Per il cinema horror ha firmato alcune sceneggiature, come Black Cat (Il gatto nero) del 1981, diretto da Lucio Fulci, film basato su un soggetto che lo stesso Proietti ha tratto da un racconto di Edgar Allan Poe, con protagonisti Patrick Magee e Mimsy Farmer.
In televisione il suo primo successo è stato Coralba, una miniserie in cinque puntate di cui ha firmato il soggetto e la sceneggiatura, con la regia di Daniele D’Anza e protagonisti Rossano Brazzi, Valerie Lagrange, Mita Medici e Glauco Mauri.
Un’altra miniserie di 6 episodi fu Un certo Harry Brent, da un soggetto di Francis Durbridge, interpretato da Alberto Lupo, Stefanella Giovannini, Carlo Hintermann, Ferruccio De Ceresa, Claudia Giannotti.
Il 23 febbraio 1974 la Rai trasmise in quattro puntate Ho incontrato un’ombra, diretto da Daniele D’Anza e scritto da Biagio Proietti, con Giancarlo Zanetti, Laura Belli, Beba Loncar. Ma il suo sceneggiato di maggior successo fu senza dubbio Dov’è Anna?, un giallo di sette puntate diretto da Piero Schivazappa, creato e scritto (soggetto e sceneggiatura) dallo stesso Proietti e da Diana Crispo, interpretato da Mariano Rigillo, Scilla Gabel, Pier Paolo Capponi, Teresa Ricci, fu il primo sceneggiato italiano di gran successo, visto nel 1976 da qualcosa come 24,6 milioni di telespettatori, con il record di 28 milioni per l’ultima puntata.
Sempre di Proietti è la sceneggiatura di Philo Vance, miniserie di tre romanzi per 6 puntate protagonista Giorgio Albertazzi, regia di Marco Leto.

_Cosa farai_:
[1] Copia dal brano su Biagio Proietti la parte compresa tra "Un’altra miniserie di" e "per l’ultima puntata.", estremi inclusi.
[2] Secondo il brano su Biagio Proietti, quanti telespettatori raggiunse l'ultima puntata di Dov'è Anna?

_Voci mostrate_:
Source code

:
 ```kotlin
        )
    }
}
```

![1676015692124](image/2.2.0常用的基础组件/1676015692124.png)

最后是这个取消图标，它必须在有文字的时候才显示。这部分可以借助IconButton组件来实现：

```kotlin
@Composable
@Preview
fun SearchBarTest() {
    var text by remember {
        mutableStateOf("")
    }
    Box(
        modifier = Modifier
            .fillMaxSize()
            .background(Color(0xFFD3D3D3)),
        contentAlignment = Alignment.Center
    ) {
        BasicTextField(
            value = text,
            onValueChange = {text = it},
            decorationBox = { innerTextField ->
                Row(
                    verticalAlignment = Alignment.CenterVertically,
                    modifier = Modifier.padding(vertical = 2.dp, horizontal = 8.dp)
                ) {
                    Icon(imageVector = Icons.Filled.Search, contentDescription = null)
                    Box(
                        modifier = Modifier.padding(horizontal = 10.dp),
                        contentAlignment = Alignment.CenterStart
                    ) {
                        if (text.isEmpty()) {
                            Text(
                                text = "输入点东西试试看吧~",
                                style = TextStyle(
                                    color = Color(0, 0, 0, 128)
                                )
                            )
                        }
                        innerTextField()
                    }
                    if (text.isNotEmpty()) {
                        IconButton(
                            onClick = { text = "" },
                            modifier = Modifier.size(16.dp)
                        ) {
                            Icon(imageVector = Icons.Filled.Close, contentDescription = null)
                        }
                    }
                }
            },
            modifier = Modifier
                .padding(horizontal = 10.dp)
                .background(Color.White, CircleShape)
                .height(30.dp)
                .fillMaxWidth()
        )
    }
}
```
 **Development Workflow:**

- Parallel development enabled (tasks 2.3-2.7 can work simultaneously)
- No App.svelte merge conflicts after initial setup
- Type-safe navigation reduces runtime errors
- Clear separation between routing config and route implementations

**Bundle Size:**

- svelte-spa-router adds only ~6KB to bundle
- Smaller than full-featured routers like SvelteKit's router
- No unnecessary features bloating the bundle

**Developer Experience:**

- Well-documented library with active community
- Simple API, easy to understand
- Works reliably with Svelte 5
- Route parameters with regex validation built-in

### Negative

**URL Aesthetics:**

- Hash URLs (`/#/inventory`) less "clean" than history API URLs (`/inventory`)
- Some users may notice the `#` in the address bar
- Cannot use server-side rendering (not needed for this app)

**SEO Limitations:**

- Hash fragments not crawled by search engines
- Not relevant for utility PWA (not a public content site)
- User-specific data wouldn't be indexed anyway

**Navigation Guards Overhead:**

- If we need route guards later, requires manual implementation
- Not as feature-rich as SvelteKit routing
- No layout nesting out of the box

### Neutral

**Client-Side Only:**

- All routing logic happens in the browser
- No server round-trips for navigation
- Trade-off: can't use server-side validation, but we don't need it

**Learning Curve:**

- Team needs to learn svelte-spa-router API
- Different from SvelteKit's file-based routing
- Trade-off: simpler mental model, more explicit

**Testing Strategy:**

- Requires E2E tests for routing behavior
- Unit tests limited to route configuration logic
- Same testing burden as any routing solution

_Risposte fornite_:
[1]
Un’altra miniserie di 6 episodi fu Un certo Harry Brent, da un soggetto di Francis Durbridge, interpretato da Alberto Lupo, Stefanella Giovannini, Carlo Hintermann, Ferruccio De Ceresa, Claudia Giannotti.
Il 23 febbraio 1974 la Rai trasmise in quattro puntate Ho incontrato un’ombra, diretto da Daniele D’Anza e scritto da Biagio Proietti, con Giancarlo Zanetti, Laura Belli, Beba Loncar. Ma il suo sceneggiato di maggior successo fu senza dubbio Dov’è Anna?, un giallo di sette puntate diretto da Piero Schivazappa, creato e scritto (soggetto e sceneggiatura) dallo stesso Proietti e da Diana Crispo, interpretato da Mariano Rigillo, Scilla Gabel, Pier Paolo Capponi, Teresa Ricci, fu il primo sceneggiato italiano di gran successo, visto nel 1976 da qualcosa come 24,6 milioni di telespettatori, con il record di 28 milioni per l’ultima puntata.

[2] 28 milioni di telespettatori.